Ich hätt' vor Gericht geschworen, daß nie vom Anzünden zwischen uns die Rede gewesen ist, ich hab' gemeint, ich bring' dich damit in Ungelegenheiten, wenn ich's sag'.
Dummes Zeug, das hättst du wohl auch mit einem Eid sagen können, ich hab' noch ganz andere Sachen zu Boden geschlagen, polterte Diethelm; als er aber das schmerzzuckende Antlitz seiner Frau sah, setzte er begütigend hinzu: Red dir nur nichts ein von einem falschen Eid, du hast ja gar nicht geschworen, und hättest du auch, wär's auch nicht falsch gewesen, du hast ja bloß etwas verschwiegen, und wenn alle Menschen, die falsche Eide geschworen haben, todte Finger bekämen, es gäb' wenige, die eine Prise nehmen könnten.
Martha schwieg, ein schwerer Gedanke stieg in ihr auf, den sie aber mit aller Macht bannte. Wie verwildert, wie jähzornig und bald wieder so viel allein redend war ihr Mann!
Mehr als je standen diese Menschen in Reichthum und Ueberfluß, aber Kummer und Schmerz verließ sie nie; Martha konnte nichts mehr arbeiten und wurde immer trübsinniger. Tagelang saß sie in sich zusammengekauert und betrachtete stieren Blickes die todten Finger an ihrer rechten Hand; nur Fränz war glücklich, zumal da sie hörte, daß man im Sommer nach dem Bade reis'te, und zwar gerade nach dem Orte, wohin der Amtsverweser versetzt war.

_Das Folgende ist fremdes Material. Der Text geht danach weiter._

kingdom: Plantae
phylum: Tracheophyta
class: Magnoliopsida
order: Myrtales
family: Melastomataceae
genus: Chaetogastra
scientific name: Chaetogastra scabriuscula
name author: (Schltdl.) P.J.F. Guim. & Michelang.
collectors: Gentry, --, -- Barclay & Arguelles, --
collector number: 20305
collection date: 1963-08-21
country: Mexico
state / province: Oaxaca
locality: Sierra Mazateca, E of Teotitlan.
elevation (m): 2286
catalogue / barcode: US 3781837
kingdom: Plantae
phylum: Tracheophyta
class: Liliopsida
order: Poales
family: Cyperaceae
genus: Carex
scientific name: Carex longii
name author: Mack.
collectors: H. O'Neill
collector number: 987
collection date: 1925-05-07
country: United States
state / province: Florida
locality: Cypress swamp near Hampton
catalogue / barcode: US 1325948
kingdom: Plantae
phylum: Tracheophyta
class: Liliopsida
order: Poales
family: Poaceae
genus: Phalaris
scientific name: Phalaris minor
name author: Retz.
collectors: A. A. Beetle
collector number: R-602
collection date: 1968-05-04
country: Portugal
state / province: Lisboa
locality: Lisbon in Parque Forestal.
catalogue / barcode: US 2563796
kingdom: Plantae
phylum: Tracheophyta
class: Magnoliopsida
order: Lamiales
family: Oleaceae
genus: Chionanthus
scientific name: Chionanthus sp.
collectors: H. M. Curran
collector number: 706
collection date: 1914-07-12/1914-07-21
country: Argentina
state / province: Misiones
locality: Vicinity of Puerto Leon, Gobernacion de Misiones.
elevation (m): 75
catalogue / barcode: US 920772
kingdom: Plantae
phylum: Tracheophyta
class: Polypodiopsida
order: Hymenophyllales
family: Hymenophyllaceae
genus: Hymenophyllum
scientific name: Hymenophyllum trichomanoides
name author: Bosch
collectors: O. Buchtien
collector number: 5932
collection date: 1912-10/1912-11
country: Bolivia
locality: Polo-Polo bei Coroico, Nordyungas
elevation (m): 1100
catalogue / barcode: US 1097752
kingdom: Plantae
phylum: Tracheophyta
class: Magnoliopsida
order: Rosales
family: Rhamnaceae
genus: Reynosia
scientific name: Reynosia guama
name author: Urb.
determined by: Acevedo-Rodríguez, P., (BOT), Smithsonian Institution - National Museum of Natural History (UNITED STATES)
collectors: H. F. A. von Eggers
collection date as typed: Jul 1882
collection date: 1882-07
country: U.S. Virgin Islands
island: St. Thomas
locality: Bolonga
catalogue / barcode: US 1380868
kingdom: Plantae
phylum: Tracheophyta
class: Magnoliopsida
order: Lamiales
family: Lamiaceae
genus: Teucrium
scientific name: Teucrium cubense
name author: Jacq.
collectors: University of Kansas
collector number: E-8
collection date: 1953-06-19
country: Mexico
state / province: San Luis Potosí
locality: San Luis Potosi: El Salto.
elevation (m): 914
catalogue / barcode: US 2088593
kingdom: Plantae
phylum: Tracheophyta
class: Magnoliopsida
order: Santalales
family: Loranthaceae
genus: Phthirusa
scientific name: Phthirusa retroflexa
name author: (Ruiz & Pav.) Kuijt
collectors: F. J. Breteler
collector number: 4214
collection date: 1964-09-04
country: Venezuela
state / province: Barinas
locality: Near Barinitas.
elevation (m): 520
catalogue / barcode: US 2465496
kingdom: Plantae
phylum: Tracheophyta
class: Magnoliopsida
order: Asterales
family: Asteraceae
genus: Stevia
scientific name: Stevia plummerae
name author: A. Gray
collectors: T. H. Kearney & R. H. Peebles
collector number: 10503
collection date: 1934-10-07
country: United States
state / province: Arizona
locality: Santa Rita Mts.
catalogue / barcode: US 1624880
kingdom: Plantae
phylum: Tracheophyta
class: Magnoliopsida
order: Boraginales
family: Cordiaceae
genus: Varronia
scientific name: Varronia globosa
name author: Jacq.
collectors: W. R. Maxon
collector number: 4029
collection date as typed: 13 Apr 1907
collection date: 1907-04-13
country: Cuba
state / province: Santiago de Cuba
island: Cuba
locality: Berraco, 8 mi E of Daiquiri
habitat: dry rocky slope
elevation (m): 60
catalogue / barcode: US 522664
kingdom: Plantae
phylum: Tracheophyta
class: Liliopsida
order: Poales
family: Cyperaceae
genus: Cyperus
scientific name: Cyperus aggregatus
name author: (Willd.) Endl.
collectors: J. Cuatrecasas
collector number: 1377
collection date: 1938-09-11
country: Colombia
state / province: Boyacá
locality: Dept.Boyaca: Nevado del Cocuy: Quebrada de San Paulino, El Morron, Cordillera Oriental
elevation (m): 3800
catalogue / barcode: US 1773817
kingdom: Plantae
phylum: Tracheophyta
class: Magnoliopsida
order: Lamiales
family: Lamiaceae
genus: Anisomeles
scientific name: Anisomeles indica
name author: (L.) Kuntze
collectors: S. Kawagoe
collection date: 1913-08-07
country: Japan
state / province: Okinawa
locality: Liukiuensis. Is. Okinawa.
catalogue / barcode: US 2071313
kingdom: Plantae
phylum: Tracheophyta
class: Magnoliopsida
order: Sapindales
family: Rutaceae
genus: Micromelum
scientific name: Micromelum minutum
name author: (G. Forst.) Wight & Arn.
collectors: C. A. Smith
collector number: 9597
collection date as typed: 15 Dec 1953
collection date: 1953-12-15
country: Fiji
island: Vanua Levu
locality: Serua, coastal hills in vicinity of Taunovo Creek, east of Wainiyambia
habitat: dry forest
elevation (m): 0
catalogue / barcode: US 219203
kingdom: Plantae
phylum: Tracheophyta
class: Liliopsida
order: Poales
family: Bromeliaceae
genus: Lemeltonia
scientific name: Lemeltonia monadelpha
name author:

Martha hatte insgeheim und durch dritte Hand dem alten Schäferle manche Gabe zukommen lassen, aber er wies Alles zurück; er war den ganzen Tag beim Abräumen des Schuttes und suchte nach den Gebeinen seines Sohnes, von denen er nichts fand, als den halbverbrannten Schädel und ein Stück des Oberarmes.
Martha wagte es eines Abends, den verlassenen Mann aufzusuchen.